REPUBLIKA.CO.ID, JAKARTA -- Putra mantan menteri pertanian (mentan) Syahrul Yasin Limpo (SYL), Kemal Redindo Syahrul Putra, memenuhi panggilan tim penyidik Komisi Pemberantasan Korupsi (KPK) pada Senin (5/2/2024). Kemal berstatus saksi dalam perkara yang menjerat ayahnya.
KPK mengaku mengonfirmasi pengetahuan Kemal mengenai dugaan kucuran uang korupsi ayahnya. SYL terjerat kasus dugaan pemerasan lelang jabatan dan penerimaan gratifikasi di Kementerian Pertanian (Kementan).

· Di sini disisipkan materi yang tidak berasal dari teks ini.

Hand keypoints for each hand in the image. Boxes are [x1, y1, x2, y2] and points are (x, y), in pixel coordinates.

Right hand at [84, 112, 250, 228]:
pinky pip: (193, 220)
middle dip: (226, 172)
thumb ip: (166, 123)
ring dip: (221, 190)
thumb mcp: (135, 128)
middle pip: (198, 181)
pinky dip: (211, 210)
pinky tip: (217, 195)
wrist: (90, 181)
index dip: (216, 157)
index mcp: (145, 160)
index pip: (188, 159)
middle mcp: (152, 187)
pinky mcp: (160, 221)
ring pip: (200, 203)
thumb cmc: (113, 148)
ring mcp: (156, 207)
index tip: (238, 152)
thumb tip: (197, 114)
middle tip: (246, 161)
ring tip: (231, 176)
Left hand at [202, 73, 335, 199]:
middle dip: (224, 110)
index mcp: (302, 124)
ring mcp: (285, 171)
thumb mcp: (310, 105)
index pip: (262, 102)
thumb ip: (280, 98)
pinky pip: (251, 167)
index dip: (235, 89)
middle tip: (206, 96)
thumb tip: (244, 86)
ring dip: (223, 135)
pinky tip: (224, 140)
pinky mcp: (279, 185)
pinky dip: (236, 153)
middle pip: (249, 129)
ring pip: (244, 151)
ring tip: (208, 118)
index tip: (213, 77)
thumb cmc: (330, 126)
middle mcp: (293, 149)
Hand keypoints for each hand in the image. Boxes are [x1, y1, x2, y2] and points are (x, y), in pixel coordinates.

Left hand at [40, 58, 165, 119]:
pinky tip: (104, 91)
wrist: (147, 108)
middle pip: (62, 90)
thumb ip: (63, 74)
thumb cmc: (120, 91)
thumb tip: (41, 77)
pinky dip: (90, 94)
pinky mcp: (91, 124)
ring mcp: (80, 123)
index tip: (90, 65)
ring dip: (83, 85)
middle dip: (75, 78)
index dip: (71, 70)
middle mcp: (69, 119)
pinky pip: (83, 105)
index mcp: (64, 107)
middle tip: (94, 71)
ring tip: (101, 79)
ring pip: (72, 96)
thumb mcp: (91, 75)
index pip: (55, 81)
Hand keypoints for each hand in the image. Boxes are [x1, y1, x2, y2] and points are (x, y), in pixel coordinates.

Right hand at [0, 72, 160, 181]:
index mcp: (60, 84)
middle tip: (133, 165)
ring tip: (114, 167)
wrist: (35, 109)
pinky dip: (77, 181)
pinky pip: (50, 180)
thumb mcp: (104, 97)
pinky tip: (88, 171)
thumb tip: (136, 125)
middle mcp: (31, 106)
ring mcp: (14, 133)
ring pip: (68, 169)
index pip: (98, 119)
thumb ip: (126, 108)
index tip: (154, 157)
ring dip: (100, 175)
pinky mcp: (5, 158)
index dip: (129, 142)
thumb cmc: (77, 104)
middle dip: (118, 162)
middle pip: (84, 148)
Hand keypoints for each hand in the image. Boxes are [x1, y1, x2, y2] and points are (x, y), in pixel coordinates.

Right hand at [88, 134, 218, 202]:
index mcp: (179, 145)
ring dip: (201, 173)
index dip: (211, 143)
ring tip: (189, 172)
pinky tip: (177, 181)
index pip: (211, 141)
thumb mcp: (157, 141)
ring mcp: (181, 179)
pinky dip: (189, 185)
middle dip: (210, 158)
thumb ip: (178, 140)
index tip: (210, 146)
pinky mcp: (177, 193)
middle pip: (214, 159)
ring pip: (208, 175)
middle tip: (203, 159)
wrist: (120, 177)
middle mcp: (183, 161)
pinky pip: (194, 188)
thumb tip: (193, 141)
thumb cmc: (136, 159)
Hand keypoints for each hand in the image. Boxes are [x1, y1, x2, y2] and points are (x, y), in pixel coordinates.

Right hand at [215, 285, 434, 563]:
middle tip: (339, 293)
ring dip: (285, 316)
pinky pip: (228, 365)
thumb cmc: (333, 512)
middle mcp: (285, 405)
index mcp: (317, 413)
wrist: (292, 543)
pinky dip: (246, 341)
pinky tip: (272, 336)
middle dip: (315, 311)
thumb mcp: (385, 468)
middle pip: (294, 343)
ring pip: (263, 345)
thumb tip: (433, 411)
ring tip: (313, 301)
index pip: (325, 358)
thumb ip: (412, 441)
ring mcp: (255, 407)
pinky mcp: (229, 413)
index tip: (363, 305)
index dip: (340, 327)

"(Kemal Redindo) dikonfirmasi terkait pengetahuan mengenai dugaan aliran uang yang diterima tersangka SYL, termasuk pengetahuan mengenai dugaan jual beli jabatan di lingkungan Kementan saat itu," kata Juru Bicara Ali Fikri pada Selasa (6/2/2024).

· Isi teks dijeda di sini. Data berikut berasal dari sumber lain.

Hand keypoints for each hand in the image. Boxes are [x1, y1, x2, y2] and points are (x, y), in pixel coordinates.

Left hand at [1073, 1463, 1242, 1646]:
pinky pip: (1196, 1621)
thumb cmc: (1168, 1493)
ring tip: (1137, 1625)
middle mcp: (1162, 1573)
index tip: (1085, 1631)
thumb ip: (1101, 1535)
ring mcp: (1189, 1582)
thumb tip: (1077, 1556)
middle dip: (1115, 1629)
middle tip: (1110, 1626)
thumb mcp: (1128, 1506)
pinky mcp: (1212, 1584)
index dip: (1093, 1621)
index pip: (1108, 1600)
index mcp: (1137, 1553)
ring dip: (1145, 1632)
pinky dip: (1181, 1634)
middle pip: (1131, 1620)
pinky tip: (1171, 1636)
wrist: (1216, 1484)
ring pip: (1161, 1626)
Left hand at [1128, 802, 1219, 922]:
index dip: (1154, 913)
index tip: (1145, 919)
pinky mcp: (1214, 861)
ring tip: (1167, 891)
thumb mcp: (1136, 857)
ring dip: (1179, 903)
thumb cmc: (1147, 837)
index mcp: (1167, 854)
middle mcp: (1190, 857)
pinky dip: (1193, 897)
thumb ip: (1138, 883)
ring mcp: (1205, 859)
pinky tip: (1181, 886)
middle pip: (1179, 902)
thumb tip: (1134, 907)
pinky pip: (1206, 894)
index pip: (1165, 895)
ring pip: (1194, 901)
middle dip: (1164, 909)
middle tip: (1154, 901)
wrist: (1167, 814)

Walau demikian, Ali enggan menjabarkan berapa jumlah dana milik SYL yang diketahui oleh Kemal Redindo. Saat ini, Kemal menjabat Plt Kepala Dinas Ketahanan Pangan (Ketapang) Provinsi Sulawesi Selatan.

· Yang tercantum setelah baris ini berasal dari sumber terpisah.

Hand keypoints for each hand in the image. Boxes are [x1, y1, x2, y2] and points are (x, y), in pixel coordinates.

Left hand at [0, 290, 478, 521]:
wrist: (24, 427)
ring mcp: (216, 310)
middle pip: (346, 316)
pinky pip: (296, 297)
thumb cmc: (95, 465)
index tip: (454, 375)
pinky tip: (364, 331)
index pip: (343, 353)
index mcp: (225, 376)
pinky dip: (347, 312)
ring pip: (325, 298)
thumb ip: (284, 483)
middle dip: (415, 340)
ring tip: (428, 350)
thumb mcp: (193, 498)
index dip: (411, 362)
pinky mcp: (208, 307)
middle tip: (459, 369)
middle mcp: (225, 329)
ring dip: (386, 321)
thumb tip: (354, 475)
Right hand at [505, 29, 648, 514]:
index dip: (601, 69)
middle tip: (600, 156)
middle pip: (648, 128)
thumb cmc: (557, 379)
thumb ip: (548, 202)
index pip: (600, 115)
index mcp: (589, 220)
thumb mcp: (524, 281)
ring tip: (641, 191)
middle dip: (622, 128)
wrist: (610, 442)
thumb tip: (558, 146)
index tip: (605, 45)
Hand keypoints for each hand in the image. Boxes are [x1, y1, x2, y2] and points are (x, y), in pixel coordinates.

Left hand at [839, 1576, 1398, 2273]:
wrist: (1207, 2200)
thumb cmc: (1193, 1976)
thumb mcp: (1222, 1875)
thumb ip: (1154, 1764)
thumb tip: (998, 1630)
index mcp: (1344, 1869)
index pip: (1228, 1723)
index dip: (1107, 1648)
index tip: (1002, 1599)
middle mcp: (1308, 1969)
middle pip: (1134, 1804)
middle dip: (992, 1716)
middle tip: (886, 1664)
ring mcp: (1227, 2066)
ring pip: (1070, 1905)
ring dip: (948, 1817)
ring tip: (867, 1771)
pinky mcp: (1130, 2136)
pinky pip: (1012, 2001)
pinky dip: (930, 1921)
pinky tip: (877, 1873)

Sebelumnya, putri eks mentan SYL, Indira Chunda Thita Syahrul Putri tidak memenuhi panggilan penyidik KPK pada 2 Februari 2024. Anak sulung SYL itu berstatus sebagai saksi dalam pemanggilan KPK.
"Saksi Indira Chunda Thita Syahrul tidak hadir," kata Juru Bicara KPK, Ali Fikri dalam keterangannya kepada wartawan, Selasa (6/2/2024).
Tercatat, KPK menyita rumah di Jakarta Selatan pada Kamis (1/2/2024). Penyitaan ini menyangkut kasus dugaan korupsi dengan tersangka SYL. Penyitaan tersebut merupakan upaya pemulihan aset dari kejahatan korupsi.
"Menjadi bagian penting dalam upaya KPK melakukan asset recovery dari hasil korupsi," ujar Ali.
Ali menyampaikan upaya pemulihan aset oleh tim KPK belum berhenti. Tim KPK terus menelusuri aset lain yang terkait perkara ini. "Masih terus dilakukan penelusuran aset-aset bernilai ekonomis lainnya dengan melibatkan peran aktif dari Tim Aset Tracing dari Direktorat Pelacakan Aset Pengelolaan Barang Bukti dan Eksekusi KPK," ujar Ali.
Diketahui, SYL ditetapkan sebagai tersangka bersama Direktur Alat dan Mesin Pertanian Kementan Muhammad Hatta, dan Sekjen Kementan Kasdi Subagyono. Mereka diduga melakukan korupsi berupa pemerasan disertai penerimaan gratifikasi. Mereka diduga menikmati uang haram sekitar Rp 13,9 miliar.
SYL disebut pernah memerintahkan Hatta dan Kasdi menarik setoran senilai USD 4.000-10 ribu dolar AS atau dirupiahkan Rp 62,8 juta sampai Rp 157,1 juta (Rp 15.710 per dolar AS pada 11 Oktober 2023) setiap bulan dari pejabat unit eselon I dan eselon II di Kementan. Uang tersebut berasal dari dari realisasi anggaran Kementan yang digelembungkan, serta setoran dari vendor yang memperoleh proyek.